In Chapter 3, we aimed to identify phylogenetic patterns in medicinal plant use and the role this plays in predicting medicinal activity. We combined chemical, predicted target and phylogenetic information of the natural products to identify patterns of use for plant families containing plant species used against cancer in African, Malay and Indian (Ayurveda) traditional medicine. Plant families that are close phylogenetically were found to produce similar natural products that act on similar targets regardless of their origin. Additionally, phylogenetic patterns were identified for African traditional plant families with medicinal species used against cancer, malaria and human African trypanosomiasis (HAT). We identified plant families that have more medicinal species than would statistically be expected by chance and rationalised this by linking their activity to their unique phyto-chemistry e.g. the napthyl-isoquinoline alkaloids, uniquely produced by Acistrocladaceae and Dioncophyllaceae, are responsible for anti-malarial and anti-trypanosome activity.

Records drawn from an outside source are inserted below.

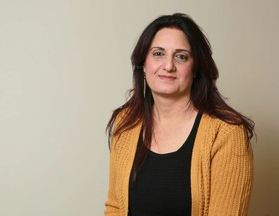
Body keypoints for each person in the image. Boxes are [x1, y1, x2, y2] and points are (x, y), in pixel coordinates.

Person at [104, 13, 254, 216]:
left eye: (181, 56)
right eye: (158, 53)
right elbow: (114, 207)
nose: (168, 66)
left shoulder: (227, 133)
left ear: (195, 68)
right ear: (143, 64)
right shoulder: (126, 122)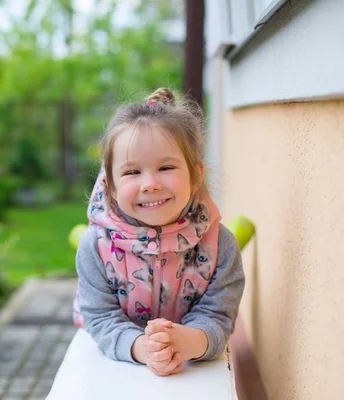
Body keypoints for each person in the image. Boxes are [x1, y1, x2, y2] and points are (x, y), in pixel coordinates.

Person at [73, 87, 245, 377]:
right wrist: (141, 347)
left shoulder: (219, 245)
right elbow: (101, 317)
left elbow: (218, 315)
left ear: (196, 175)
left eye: (166, 167)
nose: (150, 183)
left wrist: (191, 342)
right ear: (110, 186)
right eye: (132, 172)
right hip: (115, 376)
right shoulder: (95, 247)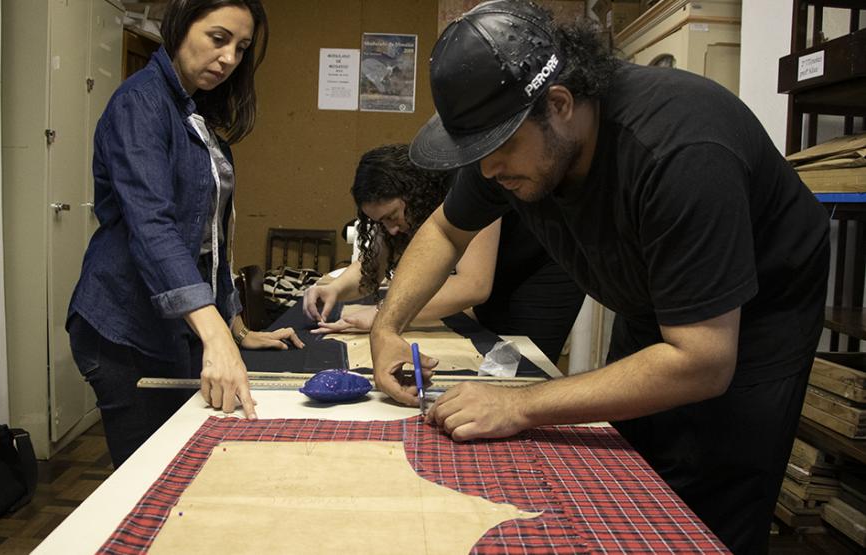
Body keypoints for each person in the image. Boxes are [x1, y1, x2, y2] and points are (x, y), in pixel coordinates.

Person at [369, 1, 830, 553]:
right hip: (651, 302)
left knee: (707, 506)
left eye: (499, 151)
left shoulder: (682, 151)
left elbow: (702, 360)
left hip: (756, 317)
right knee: (629, 475)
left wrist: (520, 403)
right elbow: (446, 231)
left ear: (559, 104)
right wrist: (386, 326)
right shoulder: (516, 133)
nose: (488, 172)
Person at [67, 0, 302, 468]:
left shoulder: (193, 114)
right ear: (179, 27)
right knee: (150, 474)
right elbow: (153, 227)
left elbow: (209, 237)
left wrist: (235, 326)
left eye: (241, 47)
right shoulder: (140, 103)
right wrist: (215, 335)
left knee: (187, 459)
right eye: (218, 39)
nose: (230, 59)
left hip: (174, 329)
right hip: (123, 327)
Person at [301, 144, 583, 363]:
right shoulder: (403, 205)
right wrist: (334, 288)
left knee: (517, 369)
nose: (392, 230)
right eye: (380, 222)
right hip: (499, 263)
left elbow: (473, 286)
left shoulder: (465, 186)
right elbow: (372, 264)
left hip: (541, 268)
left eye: (392, 217)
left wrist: (385, 314)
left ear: (414, 194)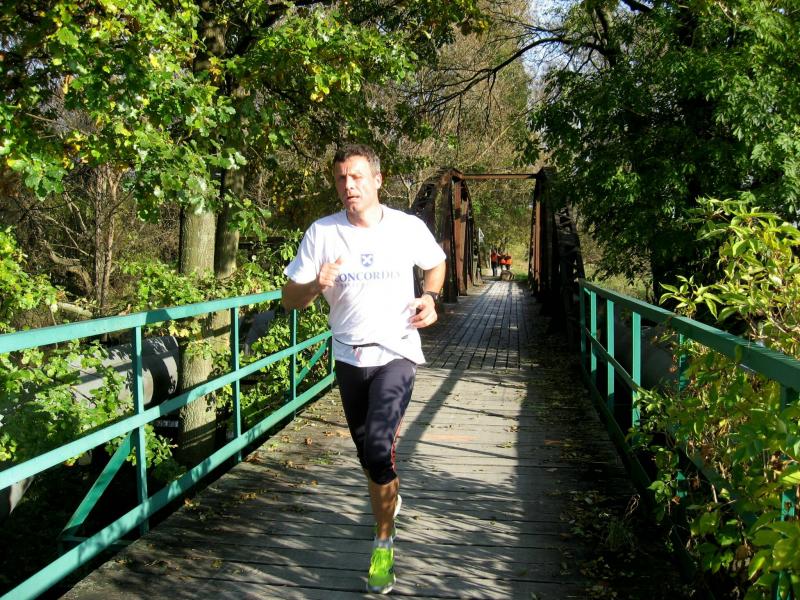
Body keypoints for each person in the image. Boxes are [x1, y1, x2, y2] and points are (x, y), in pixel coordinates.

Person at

In Chapter 4, information from target prediction and experimentally validated targets was combined with orthologue data to predict targets of phenotypically active small molecules and natural products screened against Trypanosoma brucei. The predicted targets were prioritised based on their essentiality for the survival of the T. brucei parasite. We predicted orthologues of targets that are essential for the survival of the trypanosome e.g. glycogen synthase kinase 3 (GSK3) and rhodesain. We also identified the biological processes predicted to be perturbed by the compounds e.g. “glycolysis”, “cell cycle”, “regulation of symbiosis, encompassing mutualism through parasitism” and “modulation of development of symbiont involved in interaction with host”.

In conclusion, in silico target prediction can be used to predict protein targets of natural products to understand their molecular mechanism of action. Phylogenetic information and phytochemical information of medicinal plants can be integrated to identify plant families with more medicinal species than would be expected by chance.